As numerous as they were, the arrondissements followed each other quickly, because Paris was too small. Borisov’s Audi was a ridiculously oversized car for the narrow, one-way streets of the French capital. More than once, the bodyguard cursed out loud, maneuvering the car along the maze of single lanes, huddling between curt cars and pesky motorcyclists. Around them, the low, four-storey Parisian buildings still carried century-old grime on their façades.
Paris was a flea market. Everything was for sale — from its proud name on postcards and coffee mugs, to its cultural heritage that attracted busloads of gawpers like a whore in a red-light district.

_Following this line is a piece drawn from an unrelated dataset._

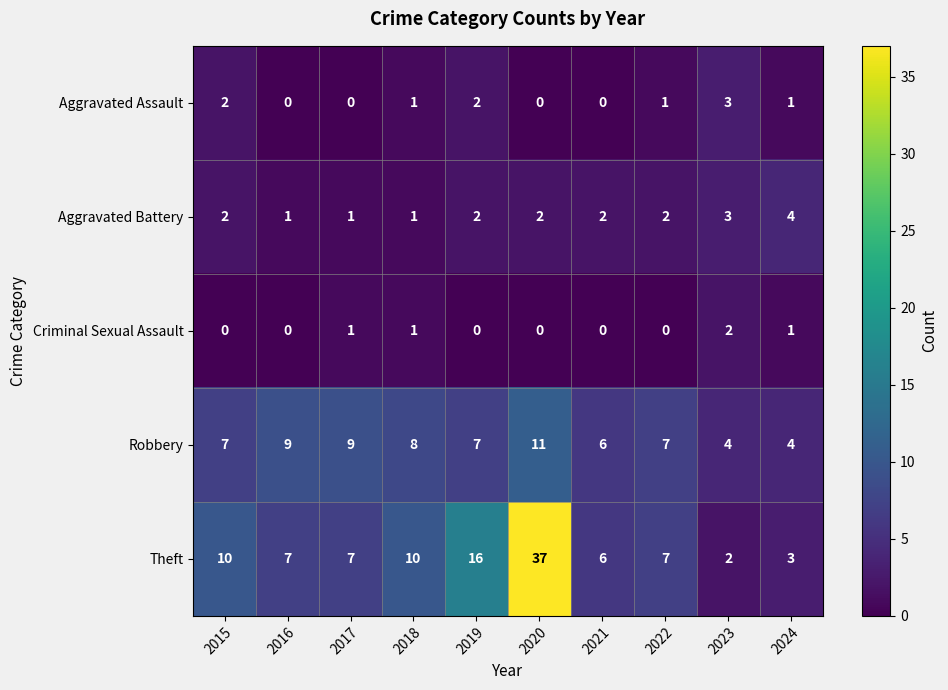

Which category has the highest value across all series?

2020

Faded signs and blinking lights and price tags stuck on Parisian life — the overpriced meals, lazy taxis, sprawling pawn shops and trademark designer stores all rolled together in one wrapper. The city was petty; littered with, and by, tourists. It catered to buyers who could not realize that Paris was a caricature of itself, a city reduced to its postcard image.
The cell phone buzzed once, announcing a reply. Borisov glanced at the text, and altered his route. Constantine guessed that he had received directions to the rendezvous site.

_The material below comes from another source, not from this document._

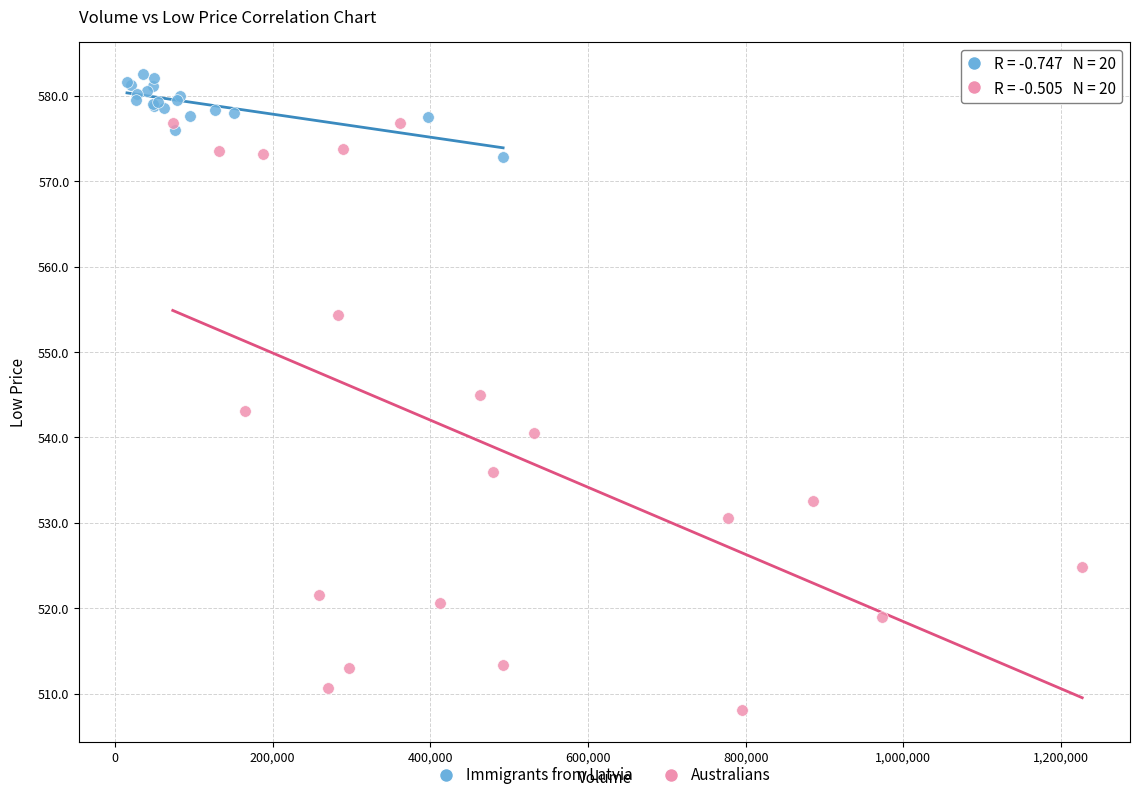

Which series reaches the minimum Y coordinate?

Australians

Along the constricted streets, the quaint Parisian brasseries seemed immune to change. Constantine could visualize his ancestors, the Cossack cavaliers who had captured Napoleonic Paris, sitting at the same tables and spurning the waiters to move! Quickly! Bistro, dammit! It was a command that the owners still heeded to, etching the Russian word into the names of their eateries, as if wary that the Cossacks would return two centuries later to check the efficiency of servicing.
In Constantine’s mind, the French would forever remain as perfect lackeys. Arrogant with sanctimonious self-importance, and instantly eager to lick boots when lured by a coin.
Only on the cobblestoned Place de la Concorde did the space become more open. The Audi turned around the jutting Obelisque and slipped away to the Champs Élysées. The recognizable shape of the Arc de Triomphe loomed ahead. Again, Constantine couldn’t fail to notice that the country’s main avenue numbered a pitiful three lanes in either direction.